▸ **TASK GOAL**: When scanning the data, count every line with "всеки" in it, and report only the resulting number.

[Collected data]
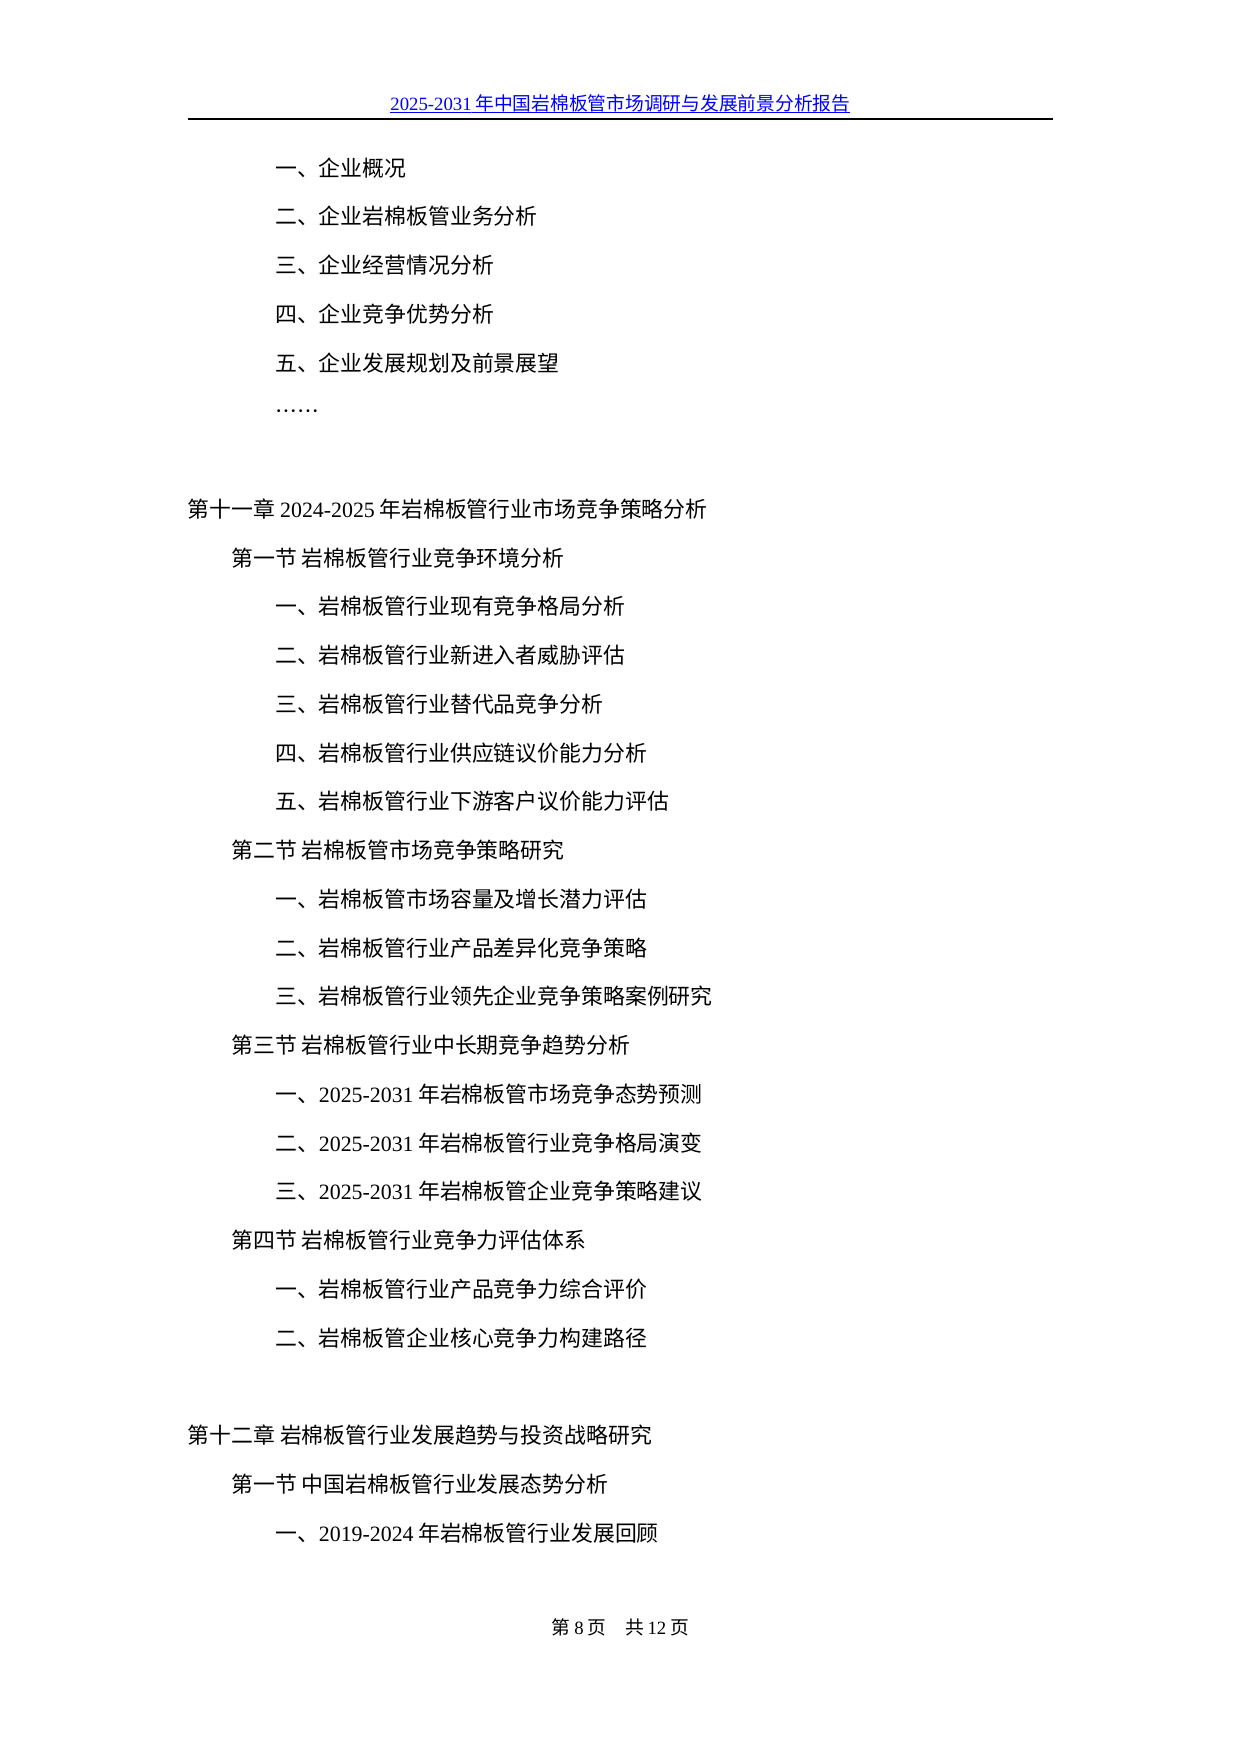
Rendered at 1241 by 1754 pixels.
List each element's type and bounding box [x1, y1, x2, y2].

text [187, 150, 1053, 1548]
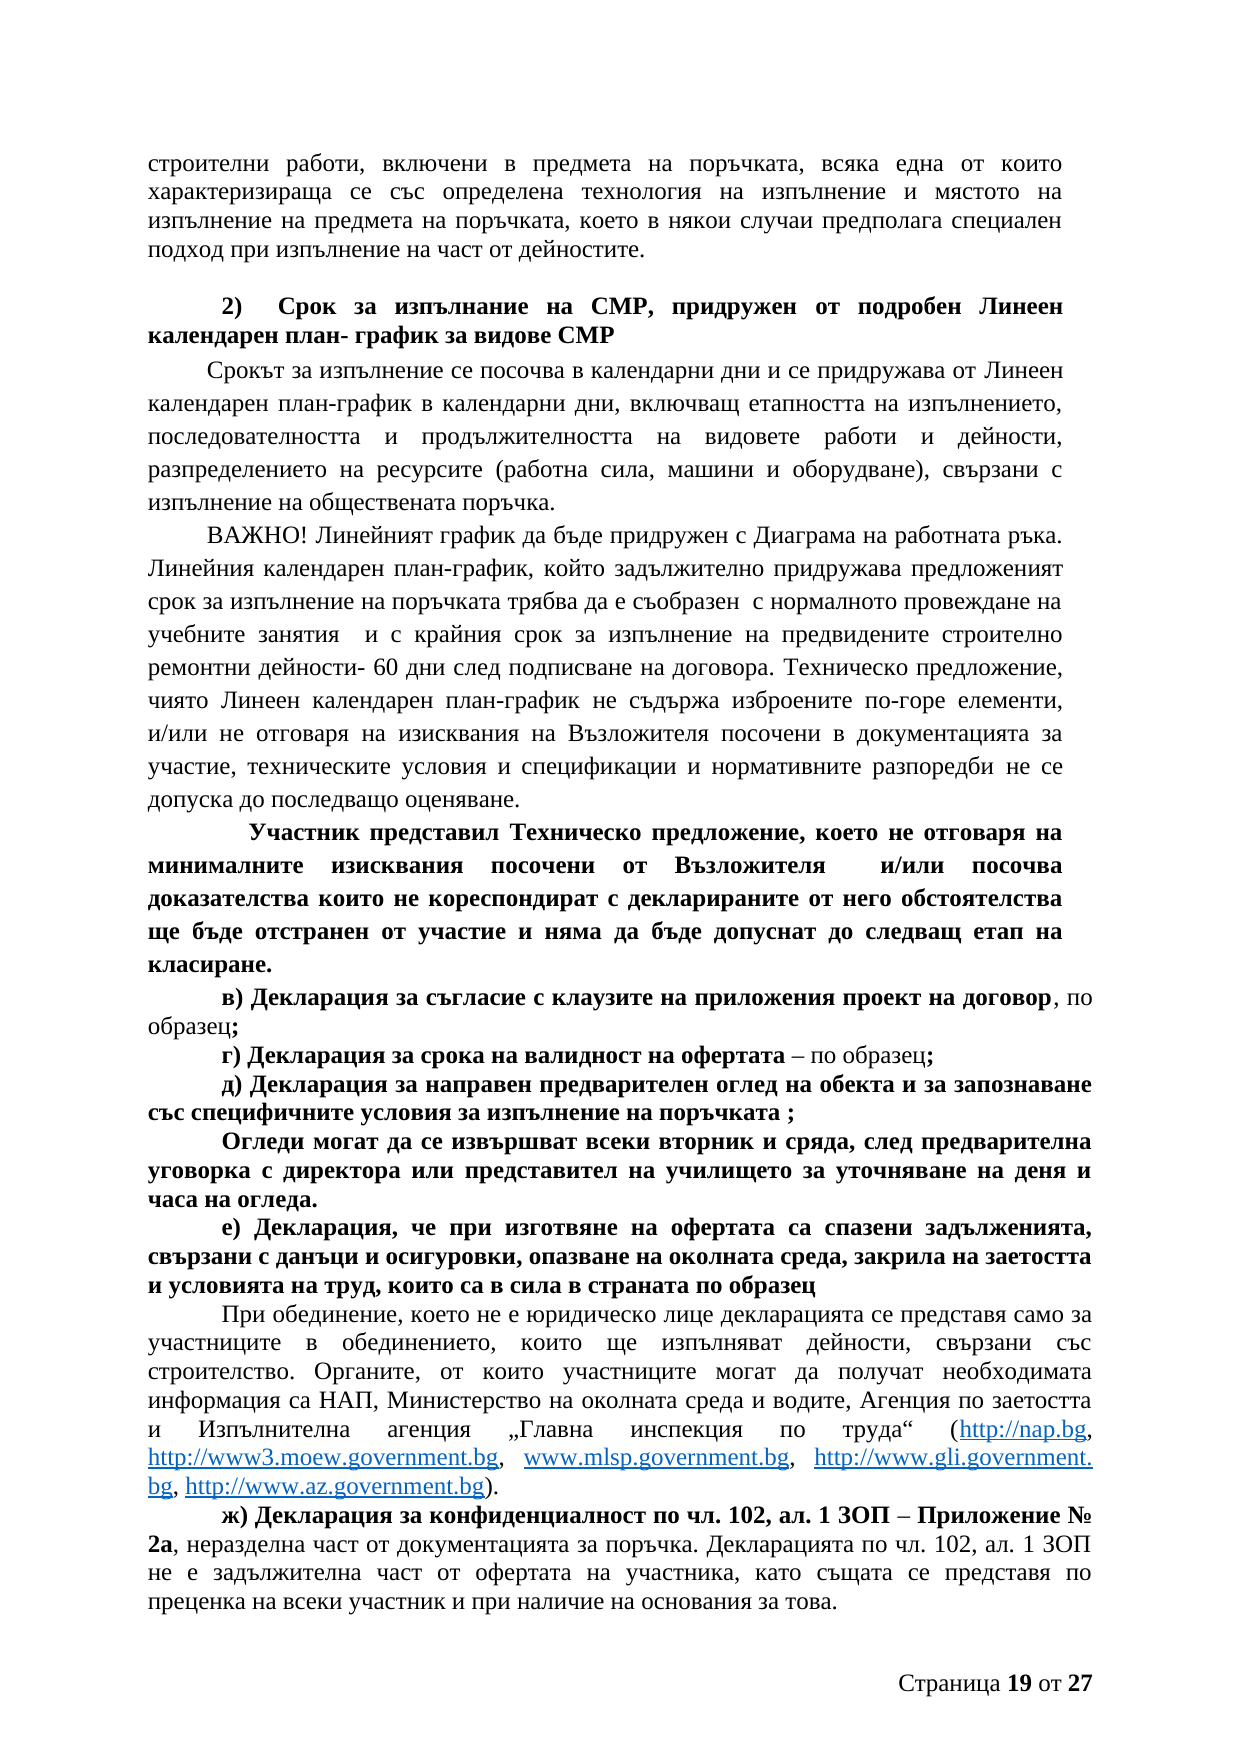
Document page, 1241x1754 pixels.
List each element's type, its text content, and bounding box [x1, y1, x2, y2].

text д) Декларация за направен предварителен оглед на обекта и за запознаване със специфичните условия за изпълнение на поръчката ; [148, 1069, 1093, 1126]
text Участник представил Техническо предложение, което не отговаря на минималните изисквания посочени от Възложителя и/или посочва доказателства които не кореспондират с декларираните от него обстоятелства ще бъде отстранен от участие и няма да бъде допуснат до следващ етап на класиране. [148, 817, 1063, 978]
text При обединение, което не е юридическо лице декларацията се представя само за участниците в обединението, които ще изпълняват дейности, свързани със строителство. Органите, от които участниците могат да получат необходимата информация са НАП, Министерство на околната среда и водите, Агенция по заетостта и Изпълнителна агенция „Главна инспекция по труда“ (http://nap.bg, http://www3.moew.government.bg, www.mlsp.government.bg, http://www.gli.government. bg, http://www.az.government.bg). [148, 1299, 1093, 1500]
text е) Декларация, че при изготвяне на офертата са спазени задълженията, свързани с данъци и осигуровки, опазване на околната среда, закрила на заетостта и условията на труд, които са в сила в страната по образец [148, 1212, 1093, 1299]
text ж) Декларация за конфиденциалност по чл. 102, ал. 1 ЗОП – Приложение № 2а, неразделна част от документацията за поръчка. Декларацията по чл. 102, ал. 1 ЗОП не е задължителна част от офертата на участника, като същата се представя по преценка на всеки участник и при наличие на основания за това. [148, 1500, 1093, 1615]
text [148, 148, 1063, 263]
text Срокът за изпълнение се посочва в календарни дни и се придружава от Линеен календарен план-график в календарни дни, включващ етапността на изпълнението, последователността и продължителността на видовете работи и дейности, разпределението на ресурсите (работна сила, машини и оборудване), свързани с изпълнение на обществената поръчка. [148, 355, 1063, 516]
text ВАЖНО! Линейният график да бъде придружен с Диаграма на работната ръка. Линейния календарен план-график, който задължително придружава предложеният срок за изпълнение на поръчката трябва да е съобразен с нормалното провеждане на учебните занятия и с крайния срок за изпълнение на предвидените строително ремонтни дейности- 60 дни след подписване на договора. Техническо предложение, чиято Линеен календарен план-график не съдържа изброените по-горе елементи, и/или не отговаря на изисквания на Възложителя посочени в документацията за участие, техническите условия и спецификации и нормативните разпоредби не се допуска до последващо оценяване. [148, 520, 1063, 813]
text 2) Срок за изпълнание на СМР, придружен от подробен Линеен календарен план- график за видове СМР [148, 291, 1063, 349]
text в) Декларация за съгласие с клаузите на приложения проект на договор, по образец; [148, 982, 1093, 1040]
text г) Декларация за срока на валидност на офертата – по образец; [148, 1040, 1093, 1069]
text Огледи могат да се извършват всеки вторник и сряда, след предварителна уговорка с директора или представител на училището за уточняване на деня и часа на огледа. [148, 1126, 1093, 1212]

▸ **OUTPUT OF THE EXERCISE**: 2